:: DATASET EXTRACT ::
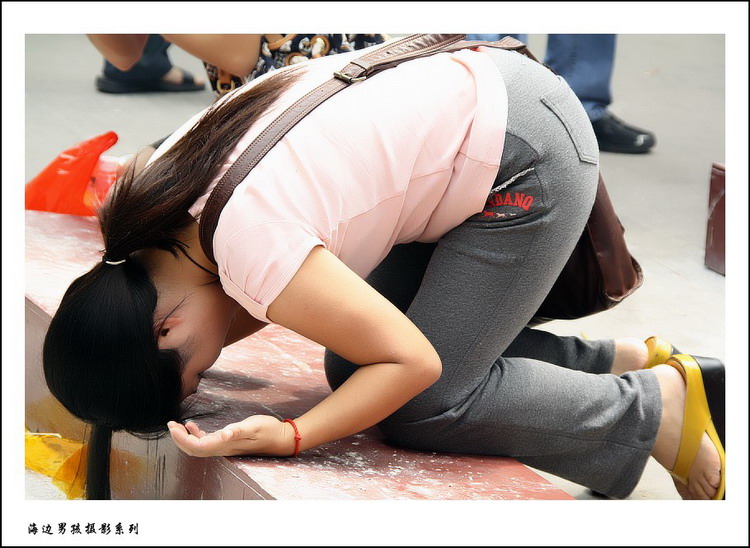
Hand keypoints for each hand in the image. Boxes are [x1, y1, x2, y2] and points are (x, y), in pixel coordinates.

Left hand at [167, 415, 295, 457]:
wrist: (280, 438)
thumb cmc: (269, 430)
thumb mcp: (254, 426)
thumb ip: (239, 430)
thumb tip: (224, 434)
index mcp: (225, 444)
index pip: (197, 446)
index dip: (182, 439)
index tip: (173, 426)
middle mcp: (222, 448)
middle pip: (193, 450)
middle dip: (179, 440)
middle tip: (170, 425)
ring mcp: (225, 446)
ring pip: (198, 448)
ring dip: (185, 438)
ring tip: (176, 426)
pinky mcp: (228, 442)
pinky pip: (206, 443)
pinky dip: (196, 435)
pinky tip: (192, 426)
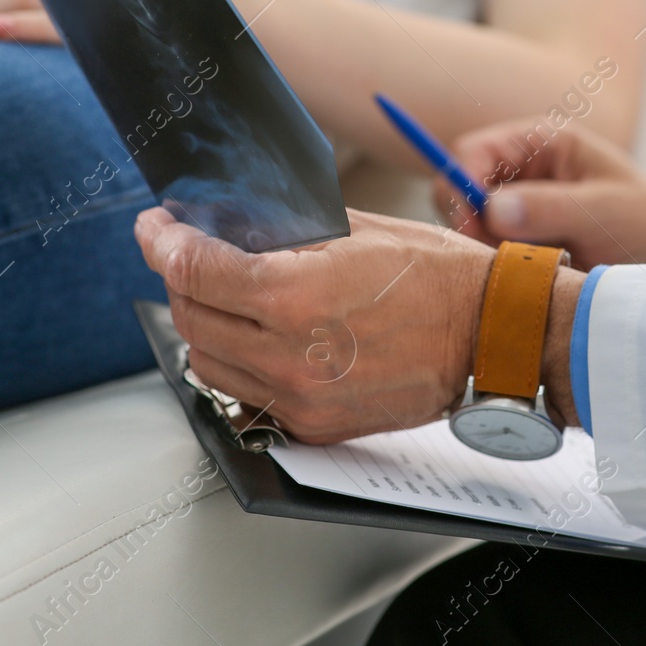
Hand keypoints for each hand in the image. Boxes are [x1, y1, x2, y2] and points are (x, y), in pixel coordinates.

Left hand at [134, 205, 583, 443]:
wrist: (490, 336)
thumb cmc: (436, 275)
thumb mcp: (354, 228)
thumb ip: (284, 228)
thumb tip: (231, 220)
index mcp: (292, 295)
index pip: (192, 268)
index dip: (162, 240)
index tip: (155, 227)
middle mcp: (286, 354)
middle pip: (190, 317)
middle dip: (179, 278)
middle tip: (186, 252)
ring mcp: (298, 398)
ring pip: (208, 363)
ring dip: (200, 324)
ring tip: (216, 293)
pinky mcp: (314, 425)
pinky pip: (247, 395)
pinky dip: (236, 363)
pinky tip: (252, 335)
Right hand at [437, 119, 645, 268]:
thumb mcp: (607, 211)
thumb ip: (550, 207)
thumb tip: (490, 208)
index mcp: (543, 143)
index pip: (472, 152)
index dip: (462, 185)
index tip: (476, 224)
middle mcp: (528, 174)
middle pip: (463, 194)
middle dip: (475, 226)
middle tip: (504, 258)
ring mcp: (528, 214)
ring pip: (477, 233)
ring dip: (495, 255)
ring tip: (541, 269)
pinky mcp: (532, 249)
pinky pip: (497, 260)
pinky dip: (509, 274)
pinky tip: (543, 282)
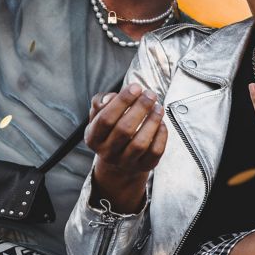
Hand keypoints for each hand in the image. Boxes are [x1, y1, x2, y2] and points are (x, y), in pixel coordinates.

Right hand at [87, 84, 166, 211]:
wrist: (118, 161)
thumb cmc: (110, 130)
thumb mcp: (98, 116)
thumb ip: (100, 102)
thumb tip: (110, 97)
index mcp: (93, 138)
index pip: (106, 119)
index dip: (122, 102)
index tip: (136, 87)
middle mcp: (107, 153)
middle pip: (124, 130)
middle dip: (140, 108)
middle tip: (150, 94)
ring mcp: (126, 162)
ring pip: (141, 143)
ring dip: (152, 121)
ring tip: (158, 107)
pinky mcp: (144, 166)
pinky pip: (155, 151)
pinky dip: (161, 135)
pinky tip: (161, 123)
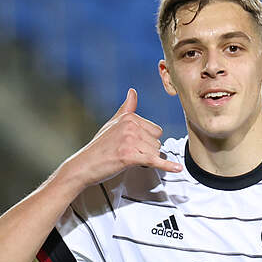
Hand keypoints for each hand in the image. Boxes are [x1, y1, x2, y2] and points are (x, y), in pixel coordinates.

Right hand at [63, 89, 183, 184]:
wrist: (84, 165)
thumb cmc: (99, 147)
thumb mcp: (112, 124)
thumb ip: (126, 108)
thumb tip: (133, 92)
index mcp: (129, 117)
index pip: (156, 131)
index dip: (147, 141)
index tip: (132, 144)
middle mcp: (130, 126)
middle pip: (157, 143)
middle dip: (146, 151)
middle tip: (128, 153)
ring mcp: (130, 140)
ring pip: (156, 153)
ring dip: (145, 160)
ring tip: (127, 159)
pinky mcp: (129, 156)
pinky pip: (154, 161)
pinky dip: (167, 166)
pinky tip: (177, 168)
:::
The required output is the exact lines from the opening line of the entries through the line with "ring dip: (200, 324)", inclusive, without pictures.

Hand keypoints for each hand in the image. Boxes are [x1, y1, x2, y2] and points are (x, y), in pixel coordinates.

Left hand at [167, 415, 295, 457]:
wrist: (280, 438)
thumb cmc: (269, 430)
thumb mcp: (254, 426)
thumb ip: (239, 430)
thumb tip: (224, 434)
index mcp: (225, 444)
index pip: (197, 446)
index dip: (182, 439)
index tip: (173, 426)
middle mcp: (222, 448)
middle pip: (193, 450)
middle dip: (179, 440)
middle tip: (170, 425)
ring mcp: (225, 446)
ring pip: (198, 448)
ring dip: (185, 438)
ring tip: (176, 426)
pinky mcp: (228, 442)
pinky pip: (206, 443)
pinky dip: (196, 435)
pinky tip: (192, 426)
Hand keypoints for each hand in the image. Boxes are [x1, y1, x2, y2] and points are (x, y), in pixel coordinates.

Left hand at [134, 205, 583, 443]:
wrist: (490, 336)
thumb cmc: (436, 275)
thumb mcp: (354, 228)
thumb ip: (284, 228)
thumb tip: (231, 220)
index mcp: (292, 295)
index pip: (192, 268)
index dip: (162, 240)
index tip: (155, 227)
middle mcp: (286, 354)
middle pip: (190, 317)
middle dip: (179, 278)
middle tip: (186, 252)
ring mcp: (298, 398)
ring pip: (208, 363)
ring dip: (200, 324)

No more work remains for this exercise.